48. A method for determining the gut maturation status of a formula-fed infant, wherein the method comprises:

(a) providing gut microbiome data from a population of human-milk fed infants;

(b) training a regression model on the gut microbiome data to provide a gut microbiome trajectory; and

(c) providing gut microbiome data from the formula-fed infant and determining whether the formula-fed infant is on or off the gut microbiome trajectory, wherein the gut maturation status of the formula-fed infant is normal if the formula-fed infant is on the gut microbiome trajectory, and/or wherein the gut maturation status of the formula- fed infant is not normal if the formula-fed infant is off the gut microbiome trajectory.
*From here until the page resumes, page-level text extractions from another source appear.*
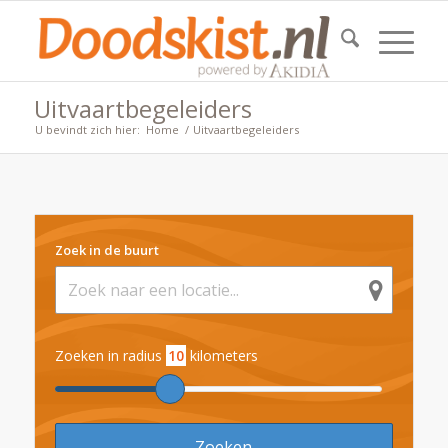
Uitvaartbegeleiders
U bevindt zich hier:
Home
/
Uitvaartbegeleiders
Zoek in de buurt
Zoeken in radius
10
kilometers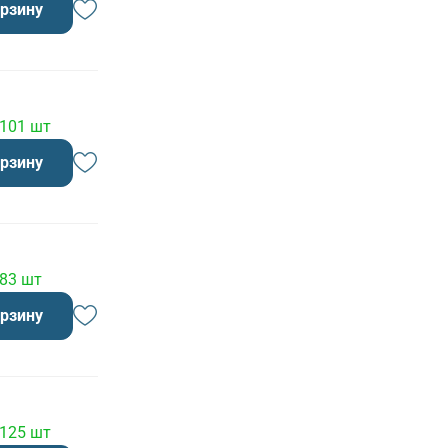
орзину
 101 шт
орзину
 83 шт
орзину
 125 шт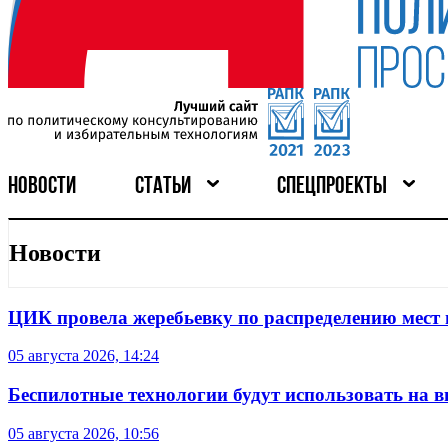
НОВОСТИ
СТАТЬИ
СПЕЦПРОЕКТЫ
Новости
ЦИК провела жеребьевку по распределению мест 
05 августа 2026, 14:24
Беспилотные технологии будут использовать на в
05 августа 2026, 10:56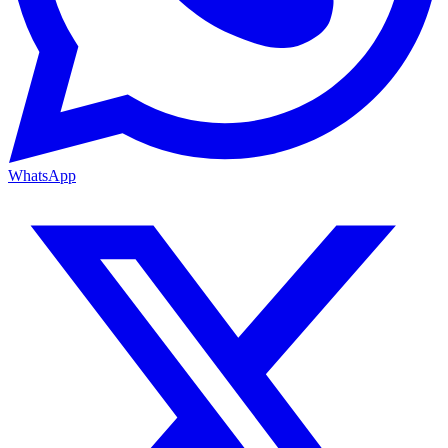
WhatsApp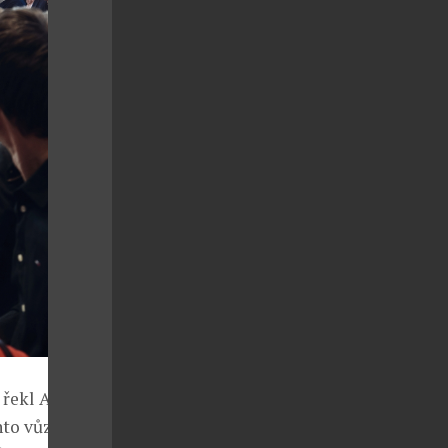
 řekl Andreas
to vůz je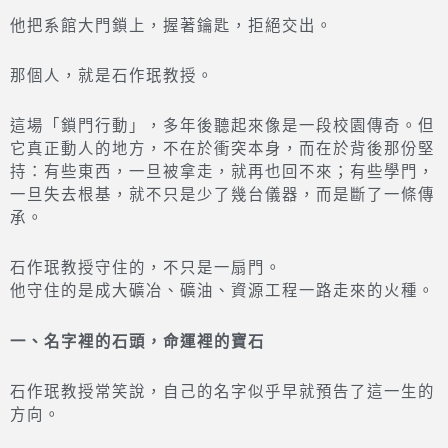
他把系館大門鎖上，握著鑰匙，拒絕交出。
那個人，就是石作珉教授。
這場「鎖門行動」，多年後聽起來像是一段校園傳奇。但
它真正動人的地方，不在於衝突本身，而在於背後那份堅
持：有些東西，一旦被拿走，就再也回不來；有些學門，
一旦失去根基，就不只是少了幾台儀器，而是斷了一條傳
承。
石作珉教授守住的，不只是一扇門。
他守住的是成大礦冶、礦油、資源工程一路走來的火種。
一、名字裡的石頭，命運裡的寶石
石作珉教授常笑說，自己的名字似乎早就預告了這一生的
方向。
49. The method according to para 48, wherein the formula-fed infant is determined to be off the gut microbiome trajectory based on the standard errors (SE), confidence intervals, prediction intervals, and/or standard deviations of the gut microbiome trajectory, preferably the formula-fed infant is determined to be off the gut microbiome trajectory if their gut microbiome data is -2SE or less or 2SE or more, -2.5SE or less or 2.5SE or more, or -3SE or less or 3SE or more from the gut microbiome trajectory, if their gut microbiome data falls outside the 90%, 95% or 99% confidence interval of the gut microbiome trajectory, if their gut microbiome data falls outside the 90%, 95% or 99% prediction interval of the gut microbiome trajectory, and/or if they have a Z-score of -2 or less or 2 or more, -2.5 or less or 2.5 or more, or -3 or less or 3 or more. 50. A data processing system comprising means for carrying out the method according to any of paras 46 to 49.

51. A data processing system comprising a processor configured to perform the method according to any of paras 46 to 49.

52. A computer-readable medium comprising instructions which, when executed by a computer, cause the computer to carry out the method according to any of paras 46 to 49.

53. A computer program comprising instructions which, when the program is executed by a computer, cause the computer to carry out the method according to any of paras 46 to 49.

54. A computer-readable data carrier having stored thereon a computer program according to para 53.

55. A data carrier signal carrying a computer program according to para 53.

56. Use of one or more reference gut microbiome trajectories obtained from human milk-fed infants to determine the gut maturation status of a formula-fed infant following administration of a mixture of HMOs.

All publications mentioned in the above specification are herein incorporated by reference. Various modifications and variations of the disclosed methods, compositions and uses of the invention will be apparent to the skilled person without departing from the scope and spirit of the invention. Although the invention has been disclosed in connection with specific preferred embodiments, it should be understood that the invention as claimed should not be unduly limited to such specific embodiments. Indeed, various modifications of the disclosed modes for carrying out the invention, which are obvious to the skilled person are intended to be within the scope of the following claims.